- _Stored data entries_
*** Block opens ***
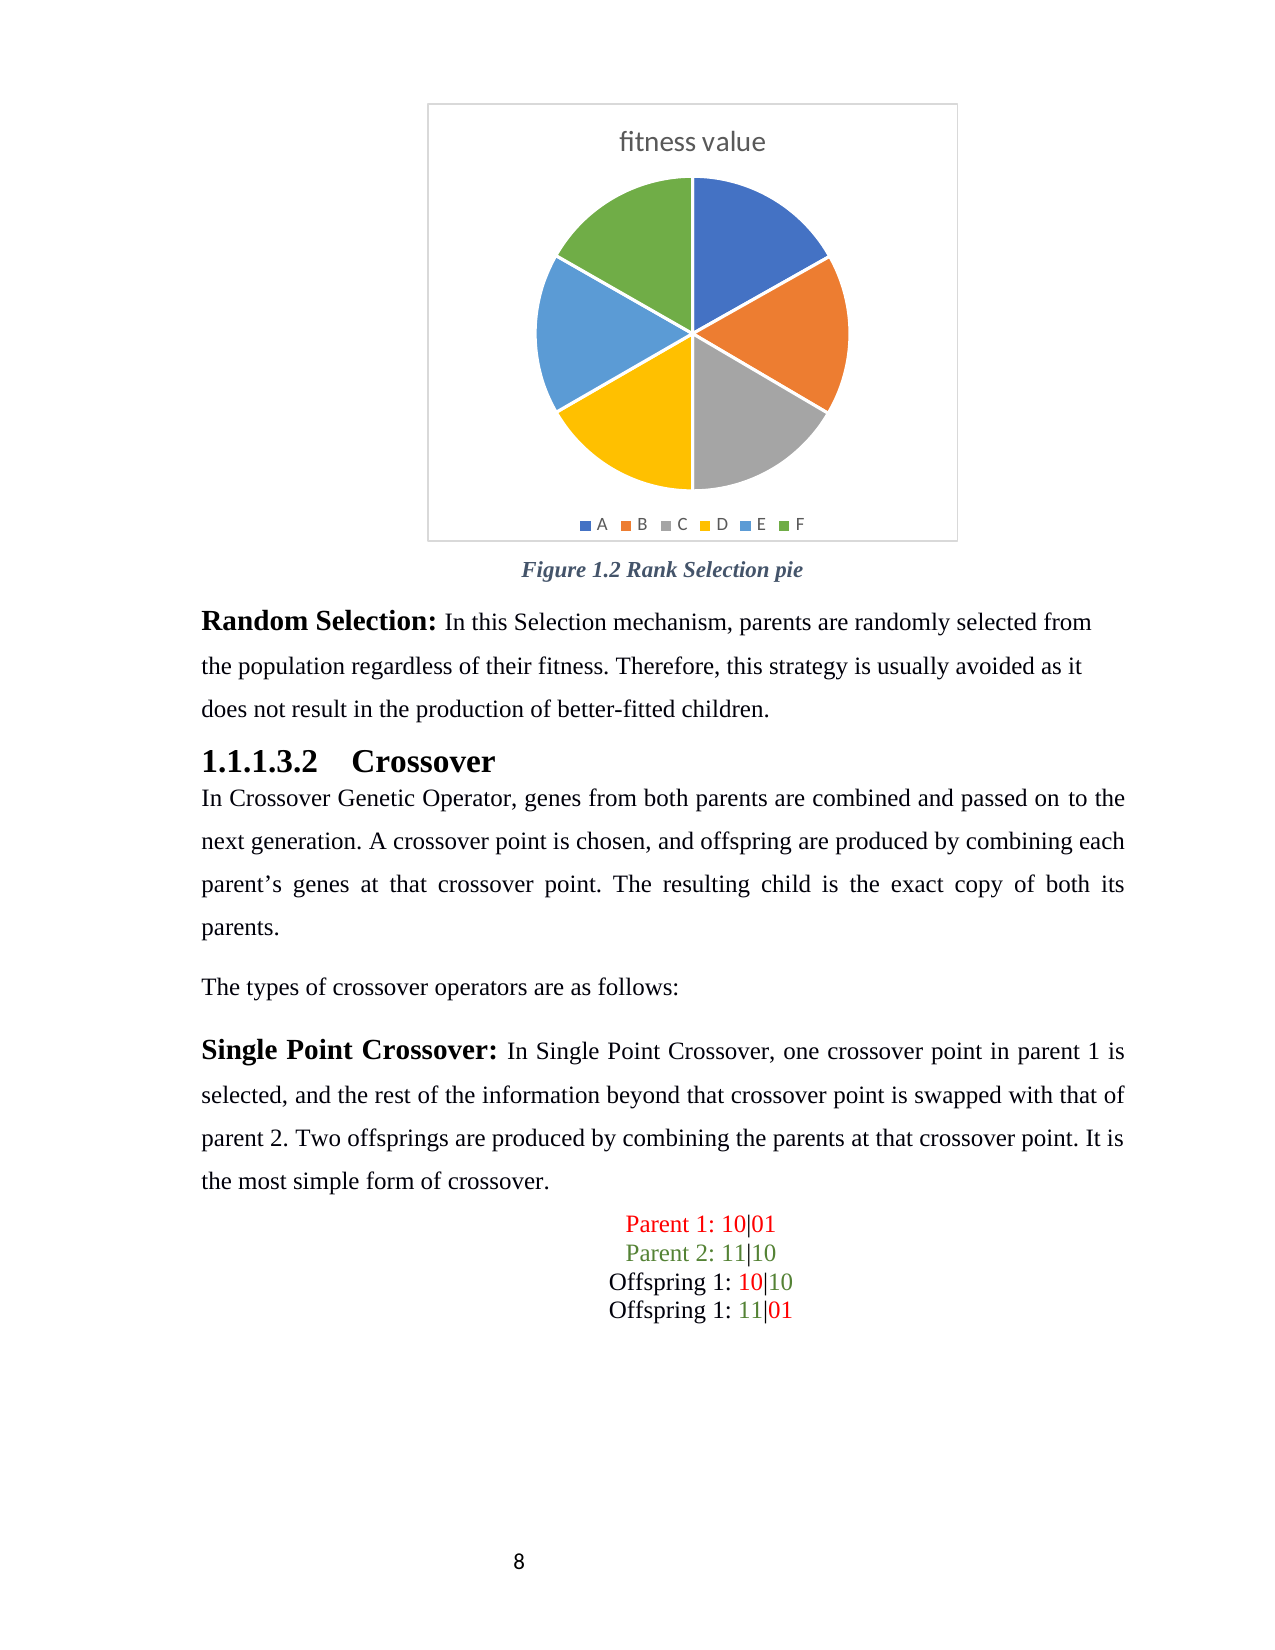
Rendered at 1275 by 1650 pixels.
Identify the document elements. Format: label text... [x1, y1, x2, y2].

list Parent 1: 10|01 [276, 1209, 1125, 1238]
text In Crossover Genetic Operator, genes from both parents are combined and passed on to the next generation. A crossover point is chosen, and offspring are produced by combining each parent’s genes at that crossover point. The resulting child is the exact copy of both its parents. [201, 783, 1125, 941]
list Offspring 1: 11|01 [276, 1296, 1125, 1324]
list Parent 2: 11|10 [276, 1238, 1125, 1267]
subtitle Single Point Crossover: In Single Point Crossover, one crossover point in parent 1 is selected, and the rest of the information beyond that crossover point is swapped with that of parent 2. Two offsprings are produced by combining the parents at that crossover point. It is the most simple form of crossover. [201, 1032, 1125, 1195]
text Figure 1.2 Rank Selection pie [201, 556, 1125, 582]
subtitle Crossover [201, 742, 1125, 780]
text The types of crossover operators are as follows: [201, 972, 1125, 1001]
subtitle Random Selection: In this Selection mechanism, parents are randomly selected from the population regardless of their fitness. Therefore, this strategy is usually avoided as it does not result in the production of better-fitted children. [201, 603, 1125, 723]
list Offspring 1: 10|10 [276, 1267, 1125, 1296]
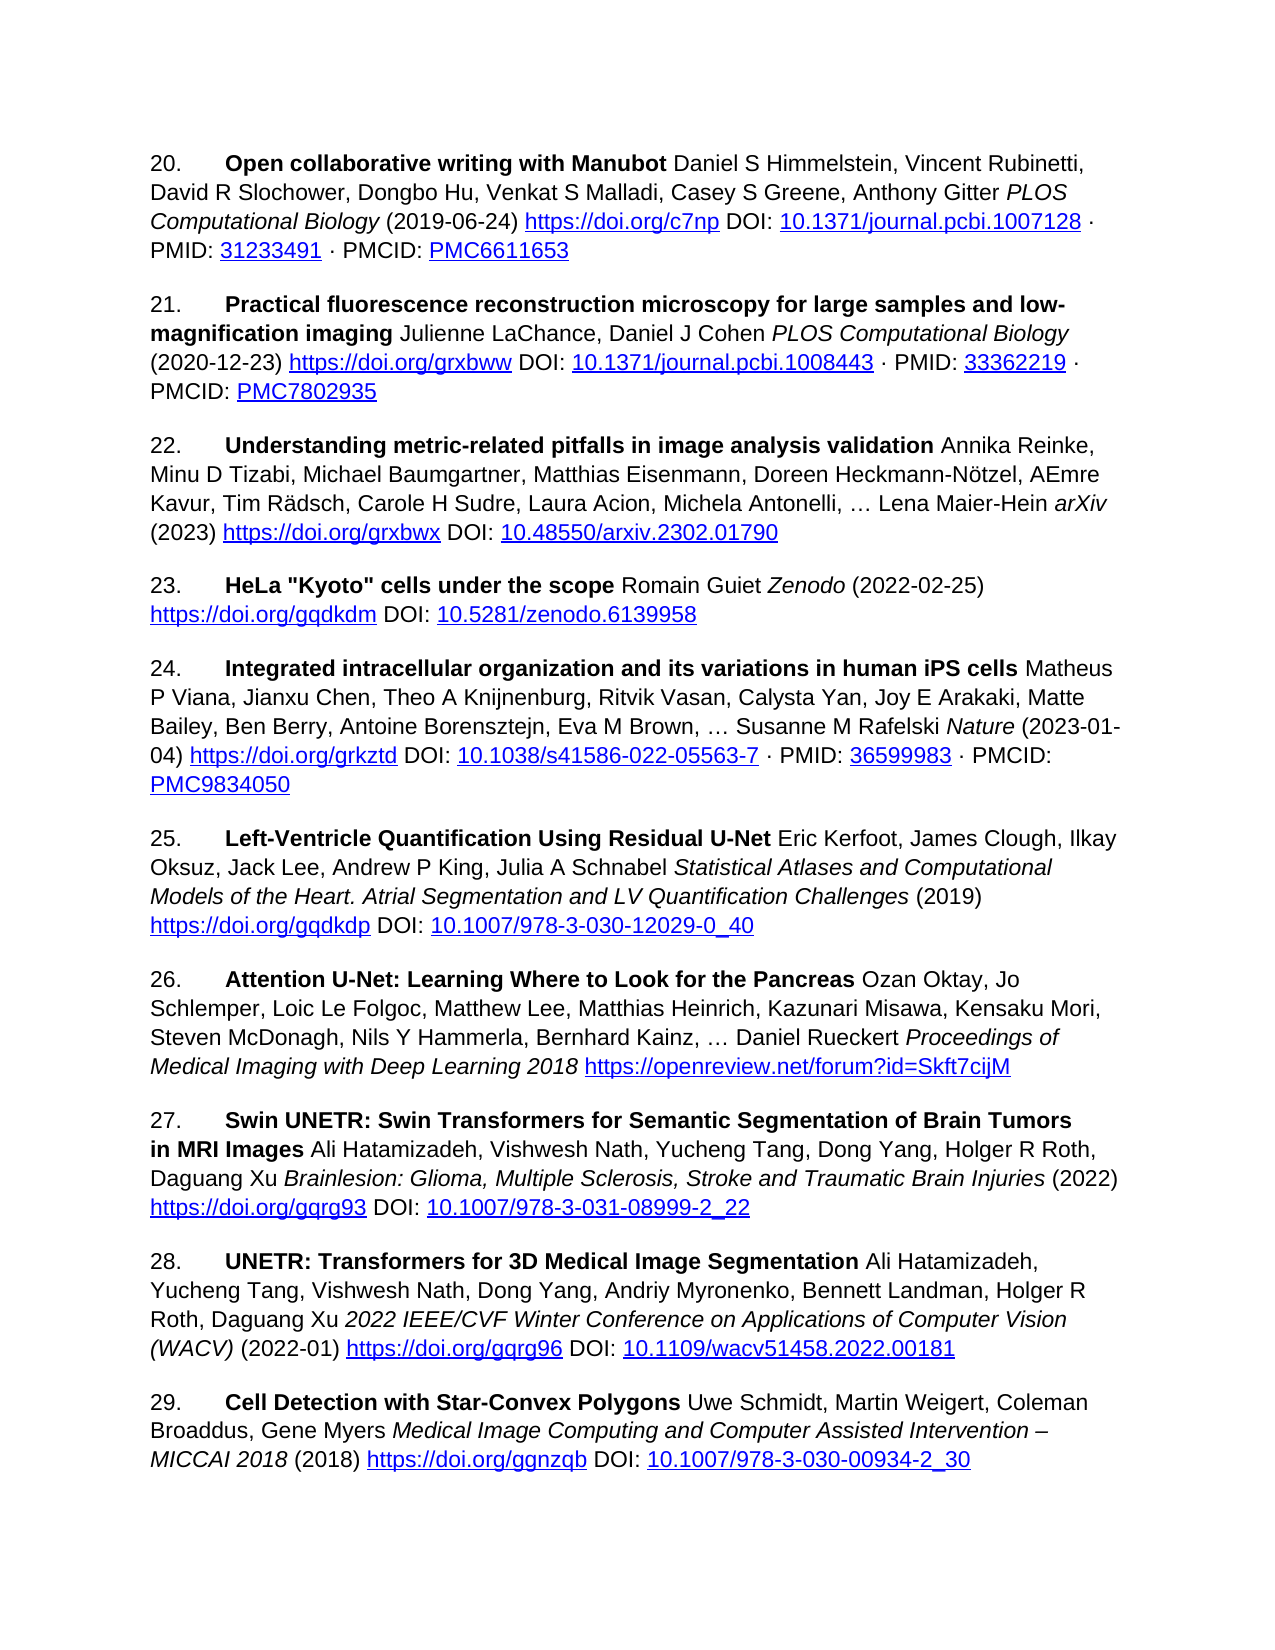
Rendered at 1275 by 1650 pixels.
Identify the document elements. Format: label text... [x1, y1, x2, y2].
*** Block closes ***
- _Problem to solve_
Leaving out the pictures, repeat all the entries exactly as they stand.

- _Solution to the problem_
Rendered at 1275 by 1650 pixels.
Identify the document elements. Format: label text... [x1, y1, x2, y2].

list Parent 1: 10|01 [276, 1209, 1125, 1238]
text In Crossover Genetic Operator, genes from both parents are combined and passed on to the next generation. A crossover point is chosen, and offspring are produced by combining each parent’s genes at that crossover point. The resulting child is the exact copy of both its parents. [201, 783, 1125, 941]
list Offspring 1: 11|01 [276, 1296, 1125, 1324]
list Parent 2: 11|10 [276, 1238, 1125, 1267]
subtitle Single Point Crossover: In Single Point Crossover, one crossover point in parent 1 is selected, and the rest of the information beyond that crossover point is swapped with that of parent 2. Two offsprings are produced by combining the parents at that crossover point. It is the most simple form of crossover. [201, 1032, 1125, 1195]
text Figure 1.2 Rank Selection pie [201, 556, 1125, 582]
subtitle Crossover [201, 742, 1125, 780]
text The types of crossover operators are as follows: [201, 972, 1125, 1001]
subtitle Random Selection: In this Selection mechanism, parents are randomly selected from the population regardless of their fitness. Therefore, this strategy is usually avoided as it does not result in the production of better-fitted children. [201, 603, 1125, 723]
list Offspring 1: 10|10 [276, 1267, 1125, 1296]
Rendered at 1275 by 1650 pixels.
Identify the document elements. Format: label text... [x1, y1, x2, y2].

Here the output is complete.